Directions for this task => Give back the whole listing verbatim, printing none of its pictures.

Record extracts =>

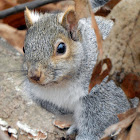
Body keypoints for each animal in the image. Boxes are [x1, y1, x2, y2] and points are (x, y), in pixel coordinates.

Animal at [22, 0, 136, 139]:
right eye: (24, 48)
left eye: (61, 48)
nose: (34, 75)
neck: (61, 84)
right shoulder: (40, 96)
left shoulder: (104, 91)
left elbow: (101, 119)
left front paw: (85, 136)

Completed exercise =>
Body keypoints for each animal in the image. Boxes are [x1, y1, x2, y2] and points are (x, y), in pixel coordinates.

Animal at [22, 0, 136, 139]:
right eye: (24, 48)
left eye: (61, 48)
nose: (34, 75)
neck: (61, 84)
right shoulder: (40, 96)
left shoulder: (104, 91)
left elbow: (101, 119)
left front paw: (85, 136)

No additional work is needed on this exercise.